A partial deletion of the smeZ gene was performed in S. maltophilia D457 through homologous recombination. To that end, 545-bp (ZA) and 549-bp (ZB) fragments from the 5′ end and 3′ end of the smeZ gene, respectively, were amplified by PCR using primers ZAF (5′-GAATTCATGGCACGTTTCTTCATCGATCGCCCGGTGTTCGC-3′; EcoRI site underlined) and ZAR (5′-ATCGACAACAACAGCAGCCATGCTCGGCACCGAACAACTG-3′) and primers ZBF (5′-CAGTTGTTCGGTGCCGAGCATGGCTGCTGTTGTTGTCGAT-3′) and ZBR (5′-GAATTCTCAACGATGTTCCGTTCCATCCACGGTTCCTCCCGGC-3′; EcoRI site underlined). An overlapping PCR was performed with ZA and ZB fragments as the template using ZAF and ZBR primers, yielding a 1,000-bp fragment (ZAB). The ZAB fragment was purified from a 1% agarose gel using a DNA purification kit (GE Healthcare) and cloned into pGEM-T Easy (Promega) following the manufacturer's protocol. The sequence was confirmed by DNA sequencing. Afterwards, this plasmid was digested using EcoRI (New England BioLabs) and the resulting ZAB fragment was cloned into the suicide vector pEX18Tc (81), obtaining the pZAB7 plasmid, which was introduced by transformation into CC118λpir. Selection was performed using tetracycline (4 μg/ml). pZAB7 was introduced by tripartite mating into S. maltophilia D457 (82), and selection was performed on LB agar plates with tetracycline (12 μg/ml) and imipenem (20 μg/ml). Tet^r colonies were streaked onto 12-μg/ml tetracycline plates and 10% sucrose plates. Tet^r and Sac^s colonies were streaked onto 10% sucrose plates and incubated at 30°C overnight. From the sucrose plates, Sac^r colonies were streaked onto 12-μg/ml tetracycline plates and 10% sucrose in order to obtain double recombinants with a partial deletion of the smeZ gene. Deletion was confirmed in the PBT100 strain using primers FragZAB_L (5′-GTGCAGAACCGGATCAAG-3′) and FragZAB_R (5′-CGAACTCGACAATGAGGAT-3′) and primers InternoSmeZ_F (5′-CGGTGTCGATCCTGTTCT-3′) and InternoSmeZ_R (5′-TGGATCGAGGTCATGAAATA-3′).

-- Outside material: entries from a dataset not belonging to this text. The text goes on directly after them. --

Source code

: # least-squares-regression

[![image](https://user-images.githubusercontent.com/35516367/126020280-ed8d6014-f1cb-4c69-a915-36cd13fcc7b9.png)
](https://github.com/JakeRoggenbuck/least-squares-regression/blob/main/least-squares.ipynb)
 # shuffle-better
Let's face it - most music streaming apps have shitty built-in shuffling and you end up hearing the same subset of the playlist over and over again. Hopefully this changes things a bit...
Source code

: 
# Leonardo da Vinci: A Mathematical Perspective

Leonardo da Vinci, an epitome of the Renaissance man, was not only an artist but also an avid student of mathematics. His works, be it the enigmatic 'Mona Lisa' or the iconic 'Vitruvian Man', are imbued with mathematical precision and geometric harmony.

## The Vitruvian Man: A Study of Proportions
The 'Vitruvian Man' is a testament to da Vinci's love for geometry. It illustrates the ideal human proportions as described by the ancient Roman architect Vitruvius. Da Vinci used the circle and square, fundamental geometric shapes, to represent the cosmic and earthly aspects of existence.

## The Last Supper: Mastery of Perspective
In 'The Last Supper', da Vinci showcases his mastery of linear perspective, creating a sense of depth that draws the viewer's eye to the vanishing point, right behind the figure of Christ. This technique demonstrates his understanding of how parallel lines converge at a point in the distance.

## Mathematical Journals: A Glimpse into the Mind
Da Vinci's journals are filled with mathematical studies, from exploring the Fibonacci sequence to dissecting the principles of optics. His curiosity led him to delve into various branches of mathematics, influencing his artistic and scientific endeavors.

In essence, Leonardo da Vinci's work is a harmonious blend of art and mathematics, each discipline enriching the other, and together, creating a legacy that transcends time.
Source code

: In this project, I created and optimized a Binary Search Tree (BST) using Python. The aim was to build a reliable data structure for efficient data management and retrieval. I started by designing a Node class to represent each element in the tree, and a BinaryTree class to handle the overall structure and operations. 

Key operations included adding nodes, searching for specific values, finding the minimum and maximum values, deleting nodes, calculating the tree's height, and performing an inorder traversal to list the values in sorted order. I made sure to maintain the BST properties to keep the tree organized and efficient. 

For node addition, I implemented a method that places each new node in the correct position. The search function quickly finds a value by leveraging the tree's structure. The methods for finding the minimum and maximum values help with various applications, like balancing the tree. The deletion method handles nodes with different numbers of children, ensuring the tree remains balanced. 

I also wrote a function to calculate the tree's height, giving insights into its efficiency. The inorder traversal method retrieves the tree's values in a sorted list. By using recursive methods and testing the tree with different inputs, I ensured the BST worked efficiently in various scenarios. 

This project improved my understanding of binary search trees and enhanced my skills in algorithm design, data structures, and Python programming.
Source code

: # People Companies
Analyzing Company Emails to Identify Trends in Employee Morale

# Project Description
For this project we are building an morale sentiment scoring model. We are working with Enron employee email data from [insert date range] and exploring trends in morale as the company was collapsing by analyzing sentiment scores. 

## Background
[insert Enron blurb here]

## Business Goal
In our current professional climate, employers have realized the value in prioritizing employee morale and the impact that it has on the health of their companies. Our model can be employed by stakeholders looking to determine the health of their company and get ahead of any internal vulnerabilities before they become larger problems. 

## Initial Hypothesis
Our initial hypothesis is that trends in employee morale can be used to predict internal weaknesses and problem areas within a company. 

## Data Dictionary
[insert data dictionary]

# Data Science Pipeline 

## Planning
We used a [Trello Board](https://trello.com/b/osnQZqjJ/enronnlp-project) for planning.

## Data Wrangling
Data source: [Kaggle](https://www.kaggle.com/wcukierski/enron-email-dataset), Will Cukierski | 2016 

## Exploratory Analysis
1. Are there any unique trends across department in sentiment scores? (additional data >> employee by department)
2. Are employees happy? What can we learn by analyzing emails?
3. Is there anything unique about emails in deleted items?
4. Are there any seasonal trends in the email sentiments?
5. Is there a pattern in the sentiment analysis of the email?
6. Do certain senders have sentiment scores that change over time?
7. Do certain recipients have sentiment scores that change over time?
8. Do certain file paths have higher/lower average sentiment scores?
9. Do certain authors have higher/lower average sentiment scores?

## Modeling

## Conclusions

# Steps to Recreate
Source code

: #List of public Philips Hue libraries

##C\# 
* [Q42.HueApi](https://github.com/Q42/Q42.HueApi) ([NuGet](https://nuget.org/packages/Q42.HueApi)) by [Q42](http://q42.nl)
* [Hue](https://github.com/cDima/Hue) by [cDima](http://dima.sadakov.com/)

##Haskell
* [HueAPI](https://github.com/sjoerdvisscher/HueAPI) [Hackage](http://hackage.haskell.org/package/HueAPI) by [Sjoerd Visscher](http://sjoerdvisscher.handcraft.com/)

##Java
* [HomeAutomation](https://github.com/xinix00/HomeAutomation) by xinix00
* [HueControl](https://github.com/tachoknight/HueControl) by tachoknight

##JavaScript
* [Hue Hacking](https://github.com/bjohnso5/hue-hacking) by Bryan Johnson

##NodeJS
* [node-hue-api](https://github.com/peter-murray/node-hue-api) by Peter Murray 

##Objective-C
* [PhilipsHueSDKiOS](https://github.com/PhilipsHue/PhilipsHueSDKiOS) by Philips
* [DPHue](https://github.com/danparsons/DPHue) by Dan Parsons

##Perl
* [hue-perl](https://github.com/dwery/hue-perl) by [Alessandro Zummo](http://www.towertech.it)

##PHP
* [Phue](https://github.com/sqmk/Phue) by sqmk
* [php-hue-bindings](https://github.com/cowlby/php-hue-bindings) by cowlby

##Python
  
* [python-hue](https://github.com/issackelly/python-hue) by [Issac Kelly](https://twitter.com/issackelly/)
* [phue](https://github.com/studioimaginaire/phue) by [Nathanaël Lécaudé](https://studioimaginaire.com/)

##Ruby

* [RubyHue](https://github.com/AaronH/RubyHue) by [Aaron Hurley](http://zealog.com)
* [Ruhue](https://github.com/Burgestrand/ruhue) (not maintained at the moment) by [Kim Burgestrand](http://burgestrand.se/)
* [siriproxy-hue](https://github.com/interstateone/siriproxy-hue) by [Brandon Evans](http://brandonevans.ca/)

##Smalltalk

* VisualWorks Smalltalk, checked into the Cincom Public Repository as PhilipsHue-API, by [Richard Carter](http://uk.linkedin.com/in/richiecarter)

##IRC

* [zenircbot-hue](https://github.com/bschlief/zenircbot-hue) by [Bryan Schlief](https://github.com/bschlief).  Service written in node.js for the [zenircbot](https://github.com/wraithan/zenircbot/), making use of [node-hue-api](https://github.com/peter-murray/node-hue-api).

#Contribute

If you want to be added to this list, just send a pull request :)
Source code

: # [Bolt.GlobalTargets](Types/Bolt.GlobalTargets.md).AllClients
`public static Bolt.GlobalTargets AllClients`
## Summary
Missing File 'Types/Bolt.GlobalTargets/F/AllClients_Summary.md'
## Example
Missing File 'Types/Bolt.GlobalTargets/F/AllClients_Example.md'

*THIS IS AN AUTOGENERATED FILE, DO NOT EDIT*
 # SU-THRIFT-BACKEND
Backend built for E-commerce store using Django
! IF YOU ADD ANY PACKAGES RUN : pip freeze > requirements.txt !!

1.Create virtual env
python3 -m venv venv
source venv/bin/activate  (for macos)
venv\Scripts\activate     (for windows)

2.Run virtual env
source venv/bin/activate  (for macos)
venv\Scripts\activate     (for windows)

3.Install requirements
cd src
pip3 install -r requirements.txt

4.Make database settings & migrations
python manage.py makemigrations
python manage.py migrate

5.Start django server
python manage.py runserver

Determination of transient resistance to antibiotics.

In order to determine the contribution of SmeVWX and SmeYZ to transient resistance to antibiotics, the respective inducer molecules of each efflux pump, sodium selenite and lincomycin, were chosen to measure bacterial growth in the presence of antibiotics. D457 and MBS704 (ΔsmeW) strains were grown in ofloxacin (2 μg/ml), sodium selenite (0.5 mM), or ofloxacin and sodium selenite in combination at the same concentrations. D457 and PBT100 (ΔsmeZ) strains were grown in the presence of amikacin (16 μg/ml), lincomycin (128 μg/ml), or amikacin and lincomycin in combination at the same concentrations. Ten-microliter volumes of overnight cultures of the three S. maltophilia strains were added to 140 μl of LB medium containing the different compounds to a final OD₆₀₀ of 0.01 in 96-well plates (Nunclon Delta Surface). Plates were incubated at 37°C for 20 h using a Tecan Spark 10M plate reader (Tecan), and growth (OD₆₀₀) was recorded every 10 min. Plates were shaken for 5 s before every measurement.